Wednesday, 31 August 2022


Statements on reports, papers and petitions

Department of Treasury and Finance


Statements on reports, papers and petitions

Department of Treasury and Finance

Budget papers 2022–23

Ms LOVELL (Northern Victoria) (17:13): I rise to speak on the state budget 2022–23, which raises the budget for the agricultural portfolio. I actually want to speak largely about an issue that I spoke about last night on the adjournment, and that is the shortage of harvest labour in Victoria. Last night, on the budget, I raised this as being the third year that our horticulturalists are facing the prospect of not being able to harvest their fruit at its premium, which will cost them millions of dollars. In my adjournment I asked the minister what action she has taken or if she would reveal what plans she has put in place, including what discussions she has had with the federal government, to ensure that Victoria’s horticultural industry has access to sufficient seasonal workers to harvest our valuable fruit and vegetables this coming season.

I acknowledge that the state government is not responsible for visas et cetera, but I outlined in my adjournment matter that the horticultural industry believes the answer to their shortage is Pacific Islander workers, and they need assistance from the state government to actually lobby the federal government to make sure these workers are coming in. The minister does not seem to understand that she is the minister and as such she has responsibilities to the horticulturalists to assist them with this. She also does not seem to understand that she has a whole department to assist her to do that. She kept pushing it back on me—about what my solutions were. The reality is I had given her the solution—which is the Pacific Islander workers—yet she carried on about free TAFE and the lack of skilled workers around the world. Well, these are not necessarily highly skilled workers. They are not workers that need to go to TAFE. These are workers that know what they are doing. Before COVID they were coming in every year and doing this work that Australians no longer wish to do. We used to have a number of itinerant workers that moved around the country that did this work, but as we know, they have become harder and harder to get. Backpackers, holiday-makers and uni students were also a source of labour, but they have dwindled off in recent years as well. This year, with the shortage of workers everywhere, university students are going to be able to get much more appealing work in hospitality rather than the hard work of picking fruit in the sun with snakes et cetera around.

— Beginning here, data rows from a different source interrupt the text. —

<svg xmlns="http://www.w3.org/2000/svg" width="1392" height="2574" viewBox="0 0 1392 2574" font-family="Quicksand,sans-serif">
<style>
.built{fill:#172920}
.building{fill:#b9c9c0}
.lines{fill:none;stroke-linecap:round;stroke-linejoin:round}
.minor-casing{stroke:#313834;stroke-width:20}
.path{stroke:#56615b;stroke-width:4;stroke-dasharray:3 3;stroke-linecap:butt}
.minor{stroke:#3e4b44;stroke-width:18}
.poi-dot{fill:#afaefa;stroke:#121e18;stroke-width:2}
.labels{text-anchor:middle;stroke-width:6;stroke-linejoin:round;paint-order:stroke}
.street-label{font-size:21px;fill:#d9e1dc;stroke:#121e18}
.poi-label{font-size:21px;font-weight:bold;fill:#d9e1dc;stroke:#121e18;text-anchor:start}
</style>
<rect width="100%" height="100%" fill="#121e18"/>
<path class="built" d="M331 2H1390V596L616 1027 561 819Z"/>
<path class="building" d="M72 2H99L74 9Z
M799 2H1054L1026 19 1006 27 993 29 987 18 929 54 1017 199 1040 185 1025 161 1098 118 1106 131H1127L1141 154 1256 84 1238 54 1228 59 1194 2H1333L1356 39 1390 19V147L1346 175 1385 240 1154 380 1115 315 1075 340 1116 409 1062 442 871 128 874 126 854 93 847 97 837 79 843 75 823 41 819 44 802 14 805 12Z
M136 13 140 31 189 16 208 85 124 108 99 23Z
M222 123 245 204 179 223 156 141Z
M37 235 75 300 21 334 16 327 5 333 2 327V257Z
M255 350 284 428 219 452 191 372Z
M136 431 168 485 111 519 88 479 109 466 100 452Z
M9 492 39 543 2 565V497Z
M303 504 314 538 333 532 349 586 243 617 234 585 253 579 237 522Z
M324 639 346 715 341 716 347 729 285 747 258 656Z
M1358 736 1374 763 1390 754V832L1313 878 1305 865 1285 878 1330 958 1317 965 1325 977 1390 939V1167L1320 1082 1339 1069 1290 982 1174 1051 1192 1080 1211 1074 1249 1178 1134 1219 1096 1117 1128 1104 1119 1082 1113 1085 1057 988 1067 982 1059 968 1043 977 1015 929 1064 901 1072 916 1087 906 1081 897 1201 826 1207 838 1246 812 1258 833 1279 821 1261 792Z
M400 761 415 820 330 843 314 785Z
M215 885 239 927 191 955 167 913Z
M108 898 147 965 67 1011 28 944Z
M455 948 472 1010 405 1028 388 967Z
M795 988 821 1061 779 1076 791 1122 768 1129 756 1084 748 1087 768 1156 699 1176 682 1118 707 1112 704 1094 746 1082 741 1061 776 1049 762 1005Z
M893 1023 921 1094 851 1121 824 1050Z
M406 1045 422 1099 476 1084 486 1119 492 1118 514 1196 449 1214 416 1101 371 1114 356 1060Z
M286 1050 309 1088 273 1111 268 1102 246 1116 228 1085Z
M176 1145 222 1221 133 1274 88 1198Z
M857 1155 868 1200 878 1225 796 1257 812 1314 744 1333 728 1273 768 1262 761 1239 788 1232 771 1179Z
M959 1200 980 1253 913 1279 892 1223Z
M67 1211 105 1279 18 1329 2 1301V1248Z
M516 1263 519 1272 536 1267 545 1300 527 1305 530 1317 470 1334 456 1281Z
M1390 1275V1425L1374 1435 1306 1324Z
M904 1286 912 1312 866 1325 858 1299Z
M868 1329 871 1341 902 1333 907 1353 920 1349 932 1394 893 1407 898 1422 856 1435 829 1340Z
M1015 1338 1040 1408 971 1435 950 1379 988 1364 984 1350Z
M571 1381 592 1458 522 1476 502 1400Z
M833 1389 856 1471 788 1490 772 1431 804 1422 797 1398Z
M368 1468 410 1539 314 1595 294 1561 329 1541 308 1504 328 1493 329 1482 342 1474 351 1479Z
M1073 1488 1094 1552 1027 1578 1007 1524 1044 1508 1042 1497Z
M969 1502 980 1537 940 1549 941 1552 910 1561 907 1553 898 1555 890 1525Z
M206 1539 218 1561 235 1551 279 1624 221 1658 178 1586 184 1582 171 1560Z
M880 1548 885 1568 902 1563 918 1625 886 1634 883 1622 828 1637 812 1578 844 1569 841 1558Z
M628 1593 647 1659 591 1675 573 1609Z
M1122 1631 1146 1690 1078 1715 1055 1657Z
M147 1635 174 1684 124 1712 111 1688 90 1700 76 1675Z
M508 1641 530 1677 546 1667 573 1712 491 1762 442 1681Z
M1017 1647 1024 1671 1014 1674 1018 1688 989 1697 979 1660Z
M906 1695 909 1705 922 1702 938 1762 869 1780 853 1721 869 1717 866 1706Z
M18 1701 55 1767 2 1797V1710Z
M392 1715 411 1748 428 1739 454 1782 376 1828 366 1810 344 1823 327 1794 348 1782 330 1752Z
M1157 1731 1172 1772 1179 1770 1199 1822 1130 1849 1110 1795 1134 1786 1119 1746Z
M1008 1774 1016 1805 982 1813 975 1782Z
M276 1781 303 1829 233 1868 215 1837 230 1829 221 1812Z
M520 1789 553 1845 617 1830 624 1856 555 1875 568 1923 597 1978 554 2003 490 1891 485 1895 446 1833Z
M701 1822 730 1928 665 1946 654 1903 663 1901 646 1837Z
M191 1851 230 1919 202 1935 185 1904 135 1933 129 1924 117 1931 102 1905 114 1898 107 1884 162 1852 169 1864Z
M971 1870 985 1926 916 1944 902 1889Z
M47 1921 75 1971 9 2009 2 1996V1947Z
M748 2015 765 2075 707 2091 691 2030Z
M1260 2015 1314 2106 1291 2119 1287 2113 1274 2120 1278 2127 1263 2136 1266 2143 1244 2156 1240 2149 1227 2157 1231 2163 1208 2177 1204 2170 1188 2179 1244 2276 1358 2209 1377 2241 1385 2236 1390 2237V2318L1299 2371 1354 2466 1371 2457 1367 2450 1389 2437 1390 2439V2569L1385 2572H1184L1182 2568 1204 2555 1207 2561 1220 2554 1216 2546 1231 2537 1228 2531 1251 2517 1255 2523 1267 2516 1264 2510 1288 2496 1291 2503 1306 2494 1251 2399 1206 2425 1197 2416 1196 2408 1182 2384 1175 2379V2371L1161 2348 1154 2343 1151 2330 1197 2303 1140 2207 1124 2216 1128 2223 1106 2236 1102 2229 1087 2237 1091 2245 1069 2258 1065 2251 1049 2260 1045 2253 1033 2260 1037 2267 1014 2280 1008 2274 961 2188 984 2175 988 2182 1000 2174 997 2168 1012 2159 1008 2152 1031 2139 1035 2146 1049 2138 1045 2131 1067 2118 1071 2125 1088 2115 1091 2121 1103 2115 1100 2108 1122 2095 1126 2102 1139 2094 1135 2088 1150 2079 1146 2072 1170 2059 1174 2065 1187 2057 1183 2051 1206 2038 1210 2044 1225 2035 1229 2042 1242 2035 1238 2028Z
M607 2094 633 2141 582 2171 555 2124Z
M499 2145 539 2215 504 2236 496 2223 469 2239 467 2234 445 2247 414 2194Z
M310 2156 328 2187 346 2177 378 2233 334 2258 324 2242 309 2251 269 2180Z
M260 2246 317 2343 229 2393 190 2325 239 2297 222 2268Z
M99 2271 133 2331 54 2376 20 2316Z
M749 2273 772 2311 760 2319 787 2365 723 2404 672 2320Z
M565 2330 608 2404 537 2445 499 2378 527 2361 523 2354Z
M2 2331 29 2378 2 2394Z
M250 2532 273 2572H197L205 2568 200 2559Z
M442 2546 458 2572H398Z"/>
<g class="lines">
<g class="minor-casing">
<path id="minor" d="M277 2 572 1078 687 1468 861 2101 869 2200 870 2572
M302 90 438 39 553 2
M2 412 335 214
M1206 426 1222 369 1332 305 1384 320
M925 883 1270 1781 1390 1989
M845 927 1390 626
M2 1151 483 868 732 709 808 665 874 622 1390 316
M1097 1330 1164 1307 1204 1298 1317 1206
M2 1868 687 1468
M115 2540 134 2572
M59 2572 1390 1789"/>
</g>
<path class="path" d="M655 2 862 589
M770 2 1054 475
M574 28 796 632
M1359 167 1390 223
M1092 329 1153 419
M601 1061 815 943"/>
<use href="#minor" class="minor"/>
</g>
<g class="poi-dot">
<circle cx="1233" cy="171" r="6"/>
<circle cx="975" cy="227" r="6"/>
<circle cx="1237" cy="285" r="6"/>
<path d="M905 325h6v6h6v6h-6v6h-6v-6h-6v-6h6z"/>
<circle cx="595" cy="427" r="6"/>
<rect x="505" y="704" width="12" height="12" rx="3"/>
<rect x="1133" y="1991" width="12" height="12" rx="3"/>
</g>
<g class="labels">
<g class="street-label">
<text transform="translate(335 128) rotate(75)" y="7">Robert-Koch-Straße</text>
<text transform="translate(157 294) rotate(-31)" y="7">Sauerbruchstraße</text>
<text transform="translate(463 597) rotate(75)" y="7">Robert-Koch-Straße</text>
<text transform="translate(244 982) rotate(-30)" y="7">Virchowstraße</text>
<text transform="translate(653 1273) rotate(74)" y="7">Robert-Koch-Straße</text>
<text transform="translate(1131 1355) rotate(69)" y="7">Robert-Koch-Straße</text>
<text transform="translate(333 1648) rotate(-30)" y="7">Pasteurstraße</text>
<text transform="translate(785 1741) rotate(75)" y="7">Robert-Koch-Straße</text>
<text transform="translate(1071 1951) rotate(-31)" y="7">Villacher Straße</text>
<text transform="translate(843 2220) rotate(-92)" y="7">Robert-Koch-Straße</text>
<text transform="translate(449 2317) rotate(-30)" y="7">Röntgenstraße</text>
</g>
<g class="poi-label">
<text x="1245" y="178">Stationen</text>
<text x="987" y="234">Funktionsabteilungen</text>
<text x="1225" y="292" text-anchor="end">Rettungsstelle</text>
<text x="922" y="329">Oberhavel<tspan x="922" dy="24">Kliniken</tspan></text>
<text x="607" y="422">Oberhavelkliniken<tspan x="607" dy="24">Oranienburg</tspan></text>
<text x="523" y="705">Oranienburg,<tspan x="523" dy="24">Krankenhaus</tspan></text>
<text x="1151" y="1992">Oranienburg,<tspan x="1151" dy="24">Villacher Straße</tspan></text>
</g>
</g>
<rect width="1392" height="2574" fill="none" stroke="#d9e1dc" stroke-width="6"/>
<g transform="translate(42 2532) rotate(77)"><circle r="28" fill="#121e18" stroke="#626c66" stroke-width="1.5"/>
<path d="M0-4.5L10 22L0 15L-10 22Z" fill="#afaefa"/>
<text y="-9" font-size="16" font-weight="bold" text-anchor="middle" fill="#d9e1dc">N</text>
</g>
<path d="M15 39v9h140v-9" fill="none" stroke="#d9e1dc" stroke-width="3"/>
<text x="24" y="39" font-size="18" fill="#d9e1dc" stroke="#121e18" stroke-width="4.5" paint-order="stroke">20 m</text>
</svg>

The minister did suggest that I should have made an appointment with her rather than raise this issue in Parliament, which is actually rather ridiculous. I mean, these ministers do not meet with members of the opposition as a general rule. We have been told today by the Minister for Health that we cannot raise a health issue in Parliament, but that was soon rescinded when that was exposed. The Parliament is a place where we have the right to raise the issues of our constituents, and we should not have to make appointments.

The minister encouraged me to come and see her and said she was happy to take me through what Agriculture Victoria is doing in Victoria. So I took the minister up on that opportunity straight after the adjournment because I was interested to hear what Agriculture Victoria were doing to solve this issue. But unfortunately the minister did not brief me on what AgVic are doing, she merely quizzed me on what the problem was and asked me to go through the issues that I had already raised on the adjournment—the fact that we need tens of thousands of workers and the reasons we need them. She did not have any answers. In fact I do not think that the minister had one iota of a notion that there was an issue with harvest labour in Victoria. She needs to get out. She needs to meet with horticulturists. She needs to meet with the Victorian Farmers Federation. Their president is a horticulturalist herself. She is a vegetable grower, and she will certainly tell the minister about the shortage of harvest labour and what that means for growers. There were many, many acres of vegetables that were just ploughed back into the fields last year and fruit that just went to waste because there was not a labour force to take it off the trees or off the vines. We need to make sure that this government has a focus on getting workers to the farms and to the orchards in Victoria to make sure that they can harvest their crops at their optimum and make some money this summer.